Tchaikovsky: Piano Sonata in C-sharp minor, Op. 80 (1865)
Written during the very early stage of his career, it in not surprising that this Piano Sonata was published posthumously in 1900. As we might reasonably expect from a student work, it hardly sets the musical world afire, yet it certainly offers glimpses of musical marvels to come. Expanding his stylistic and emotional range, Tchaikovsky embarked on a series of musical explorations that sought its aesthetic or narrative from an external source. His first tone poem Fatum written in late 1868 takes some musical and orchestral elements from Franz Liszt and Richard Wagner, but according to the composer, “the programme was too personal to disclose.” Curiously, for the first performance, Tchaikovsky allowed a friend to attach verses by Konstantin Batyushkov, before the friend ever heard the music.

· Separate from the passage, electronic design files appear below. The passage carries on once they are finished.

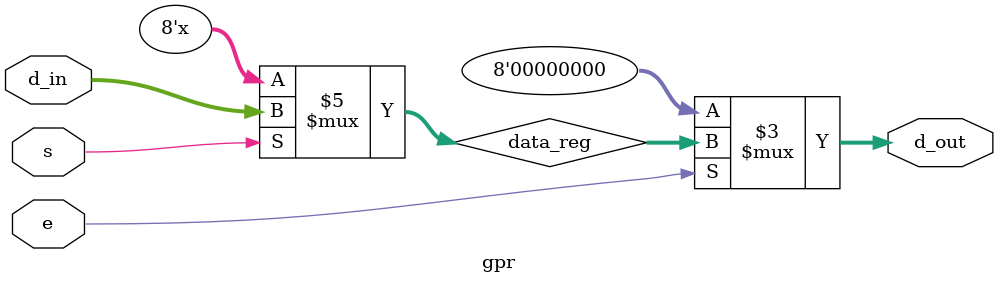
<source format=v>

`timescale 1ns / 1ps
module gpr(
	input s,								// set
	input e,								// enable
	input [7:0] d_in,						// data in
	output [7:0] d_out						// data out
	);
	
	reg [7:0] data_reg = 8'h00;
	
	always @(*)
		if(s == 1'b1)
			data_reg <= d_in;
			
	assign d_out = e ? data_reg : 8'h00;
	
endmodule
</source>
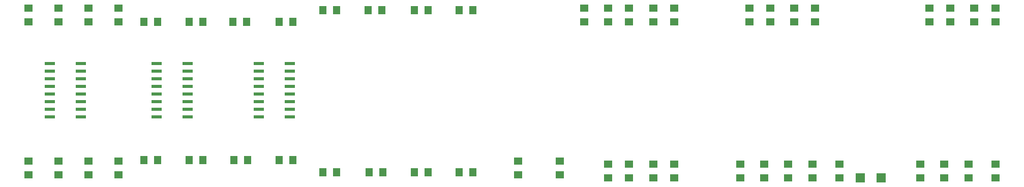
<source format=gbp>
G04*
G04 #@! TF.GenerationSoftware,Altium Limited,Altium Designer,18.0.7 (293)*
G04*
G04 Layer_Color=128*
%FSTAX24Y24*%
%MOIN*%
G70*
G01*
G75*
%ADD15R,0.0500X0.0550*%
%ADD45R,0.0550X0.0500*%
%ADD46R,0.0591X0.0591*%
%ADD47R,0.0670X0.0210*%
D15*
X02725Y036831D02*
D03*
X02815D02*
D03*
X030202Y047461D02*
D03*
X031102D02*
D03*
X030202Y036831D02*
D03*
X031102D02*
D03*
X02725Y047461D02*
D03*
X02815D02*
D03*
X024213D02*
D03*
X025113D02*
D03*
X02126Y036831D02*
D03*
X02216D02*
D03*
X024297D02*
D03*
X025197D02*
D03*
X009533Y046673D02*
D03*
X010433D02*
D03*
X012486D02*
D03*
X013386D02*
D03*
X009533Y037618D02*
D03*
X010433D02*
D03*
X012486D02*
D03*
X013386D02*
D03*
X015439D02*
D03*
X016339D02*
D03*
X018391Y046673D02*
D03*
X019291D02*
D03*
X015354D02*
D03*
X016254D02*
D03*
X02216Y047461D02*
D03*
X02126D02*
D03*
X018391Y037618D02*
D03*
X019291D02*
D03*
D45*
X048622Y036437D02*
D03*
Y037337D02*
D03*
X060433Y036437D02*
D03*
Y037337D02*
D03*
X038386Y046673D02*
D03*
Y047573D02*
D03*
X055118Y037337D02*
D03*
Y036437D02*
D03*
X051772D02*
D03*
Y037337D02*
D03*
X053346Y036437D02*
D03*
Y037337D02*
D03*
X063976Y047573D02*
D03*
Y046673D02*
D03*
X050591Y047573D02*
D03*
Y046673D02*
D03*
X062402Y047573D02*
D03*
Y046673D02*
D03*
X050197Y036437D02*
D03*
Y037337D02*
D03*
X036811Y036634D02*
D03*
Y037534D02*
D03*
X042913Y037337D02*
D03*
Y036437D02*
D03*
X041339Y037337D02*
D03*
Y036437D02*
D03*
X034055Y036634D02*
D03*
Y037534D02*
D03*
X061024Y046673D02*
D03*
Y047573D02*
D03*
X062008Y037337D02*
D03*
Y036437D02*
D03*
X063583Y037337D02*
D03*
Y036437D02*
D03*
X065354Y046673D02*
D03*
Y047573D02*
D03*
X053543Y046673D02*
D03*
Y047573D02*
D03*
X052165Y046673D02*
D03*
Y047573D02*
D03*
X039961Y046673D02*
D03*
Y047573D02*
D03*
X041339Y046673D02*
D03*
Y047573D02*
D03*
X039961Y037337D02*
D03*
Y036437D02*
D03*
X044291Y046673D02*
D03*
Y047573D02*
D03*
X042913Y046673D02*
D03*
Y047573D02*
D03*
X003937Y046673D02*
D03*
Y047573D02*
D03*
X001969Y037534D02*
D03*
Y036634D02*
D03*
X003937Y037534D02*
D03*
Y036634D02*
D03*
X005906Y037534D02*
D03*
Y036634D02*
D03*
X007874Y046673D02*
D03*
Y047573D02*
D03*
X005906Y046673D02*
D03*
Y047573D02*
D03*
X065354Y037337D02*
D03*
Y036437D02*
D03*
X049213Y046673D02*
D03*
Y047573D02*
D03*
X044291Y037337D02*
D03*
Y036437D02*
D03*
X007874Y037534D02*
D03*
Y036634D02*
D03*
X001969Y046673D02*
D03*
Y047573D02*
D03*
D46*
X056496Y036437D02*
D03*
X057874D02*
D03*
D47*
X005386Y040465D02*
D03*
Y040965D02*
D03*
Y041465D02*
D03*
Y041965D02*
D03*
Y042465D02*
D03*
Y042965D02*
D03*
Y043465D02*
D03*
Y043965D02*
D03*
X003346D02*
D03*
Y043465D02*
D03*
Y042965D02*
D03*
Y042465D02*
D03*
Y041965D02*
D03*
Y041465D02*
D03*
Y040965D02*
D03*
Y040465D02*
D03*
X017054Y043965D02*
D03*
Y043465D02*
D03*
Y042965D02*
D03*
Y042465D02*
D03*
Y041965D02*
D03*
Y041465D02*
D03*
Y040965D02*
D03*
Y040465D02*
D03*
X019094D02*
D03*
Y040965D02*
D03*
Y041465D02*
D03*
Y041965D02*
D03*
Y042465D02*
D03*
Y042965D02*
D03*
Y043465D02*
D03*
Y043965D02*
D03*
X010362Y040449D02*
D03*
Y040949D02*
D03*
Y041449D02*
D03*
Y041949D02*
D03*
Y042449D02*
D03*
Y042949D02*
D03*
Y043449D02*
D03*
Y043949D02*
D03*
X012402D02*
D03*
Y043449D02*
D03*
Y042949D02*
D03*
Y042449D02*
D03*
Y041949D02*
D03*
Y041449D02*
D03*
Y040949D02*
D03*
Y040449D02*
D03*
M02*

</source>
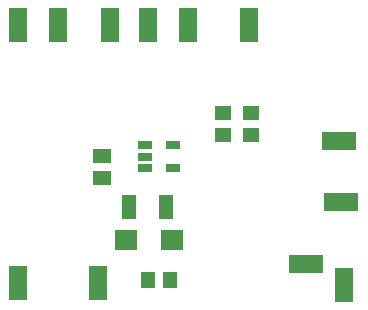
<source format=gbr>
%FSLAX34Y34*%
%MOMM*%
%LNSMDMASK_BOTTOM*%
G71*
G01*
%ADD10R, 1.20X0.70*%
%ADD11R, 1.20X2.00*%
%ADD12R, 1.60X1.30*%
%ADD13R, 1.40X1.30*%
%ADD14R, 1.90X1.80*%
%ADD15R, 1.50X3.00*%
%ADD16R, 3.00X1.50*%
%ADD17R, 1.30X1.40*%
%LPD*%
X141798Y-142967D02*
G54D10*
D03*
X141798Y-123967D02*
G54D10*
D03*
X117998Y-142967D02*
G54D10*
D03*
X117998Y-123967D02*
G54D10*
D03*
X117998Y-133467D02*
G54D10*
D03*
X104000Y-176000D02*
G54D11*
D03*
X136000Y-176000D02*
G54D11*
D03*
X81500Y-151500D02*
G54D12*
D03*
X81500Y-132500D02*
G54D12*
D03*
X183500Y-115500D02*
G54D13*
D03*
X183500Y-96500D02*
G54D13*
D03*
X207500Y-115500D02*
G54D13*
D03*
X207500Y-96500D02*
G54D13*
D03*
X102000Y-204000D02*
G54D14*
D03*
X141000Y-204000D02*
G54D14*
D03*
X88000Y-22000D02*
G54D15*
D03*
X154000Y-22000D02*
G54D15*
D03*
X120000Y-22000D02*
G54D15*
D03*
X10000Y-22000D02*
G54D15*
D03*
X44000Y-22000D02*
G54D15*
D03*
X10000Y-240000D02*
G54D15*
D03*
X206000Y-22000D02*
G54D15*
D03*
X282000Y-120000D02*
G54D16*
D03*
X284000Y-172000D02*
G54D16*
D03*
X286000Y-242000D02*
G54D15*
D03*
X254000Y-224000D02*
G54D16*
D03*
X139000Y-238000D02*
G54D17*
D03*
X120000Y-238000D02*
G54D17*
D03*
X78000Y-240000D02*
G54D15*
D03*
M02*

</source>
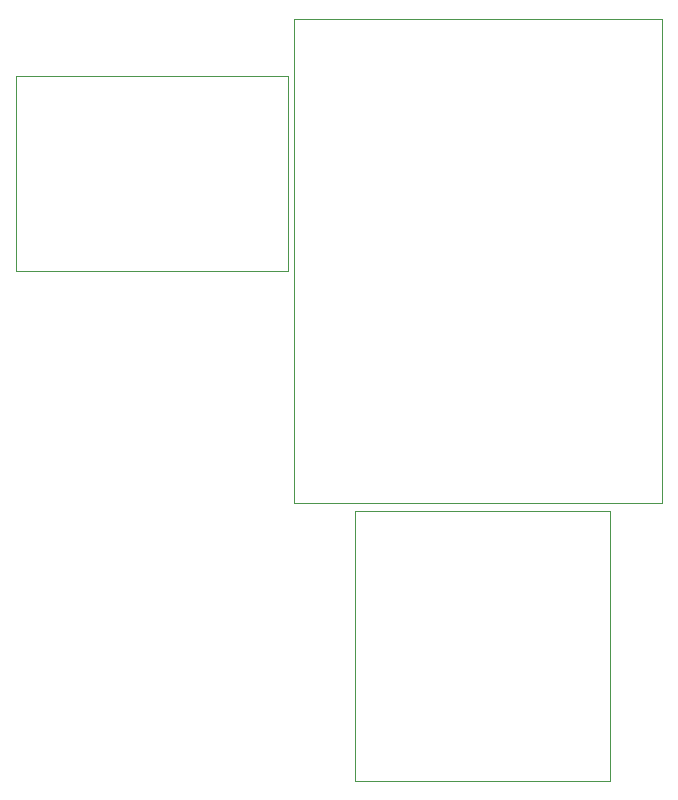
<source format=gbr>
G04 --- HEADER BEGIN --- *
G04 #@! TF.GenerationSoftware,LibrePCB,LibrePCB,0.1.7*
G04 #@! TF.CreationDate,2023-06-03T19:29:22*
G04 #@! TF.ProjectId,THQRightThrottle,1801acc5-9244-403a-a77d-ebbcc31c52c0,v1*
G04 #@! TF.Part,Single*
G04 #@! TF.SameCoordinates*
G04 #@! TF.FileFunction,Profile,NP*
%FSLAX66Y66*%
%MOMM*%
G01*
G75*
G04 --- HEADER END --- *
G04 --- APERTURE LIST BEGIN --- *
G04 #@! TA.AperFunction,Profile*
%ADD10C,0.001*%
G04 #@! TD*
G04 --- APERTURE LIST END --- *
G04 --- BOARD BEGIN --- *
D10*
X-16000000Y15000000D02*
X-16000000Y-26000000D01*
X15200000Y-26000000D01*
X15200000Y15000000D01*
X-16000000Y15000000D01*
X10795000Y-26670000D02*
X-10795000Y-26670000D01*
X-10795000Y-49500000D01*
X10795000Y-49500000D01*
X10795000Y-26670000D01*
X-16500000Y-6350000D02*
X-16500000Y10160000D01*
X-39500000Y10160000D01*
X-39500000Y-6350000D01*
X-16500000Y-6350000D01*
G04 --- BOARD END --- *
G04 #@! TF.MD5,c9114d60f325643cd2041e41615a53dc*
M02*

</source>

The epitaph attracted harsh criticism, and Tchaikovsky destroyed the full score after the first performance. After his death, the work was reconstructed from the surviving orchestral parts and published as Op. 77.
Tchaikovsky: Fatum, Op. 77 (1868)
Tchaikovsky was not merely concerned with the expressive and stylistic qualities of his composition, but intensely focused on musical craftsmanship. He had little to say about the inspiration behind his third symphony, composed quickly between June and August 1875.
Tchaikovsky: Symphony No. 3 in D major, Op. 29 “Polish”
The process of working out a composition has rightfully been likened to psychological therapy. If ever there is proof to this assertion, we need to look no further than Tchaikovsky’s Violin Concerto. After the completion of his Fourth Symphony and the nervous breakdown caused by his disastrous marriage, Tchaikovsky escaped to the Swiss resort town of Clarens and into the arms of his compositions student Yosif Kotek. And while we might expect a work clothed in a drama and heartbreak, the violin concerto reveals no sense of anguish or struggle whatsoever. Tchaikovsky actually wrote about the new piece: “The first movement of the Violin Concerto is ready; tomorrow I begin the second. From the day I began to write it a favorable mood has not left me. In such a spiritual state composition loses all aspects of labour—it is a continuous delight.” Both Kotek and Tchaikovsky’s brother Modest were dissatisfied with the original slow movement and asked him to rewrite it. Tchaikovsky replaced it with the “Canzonetta,” supposedly written in a single day. Happy days indeed!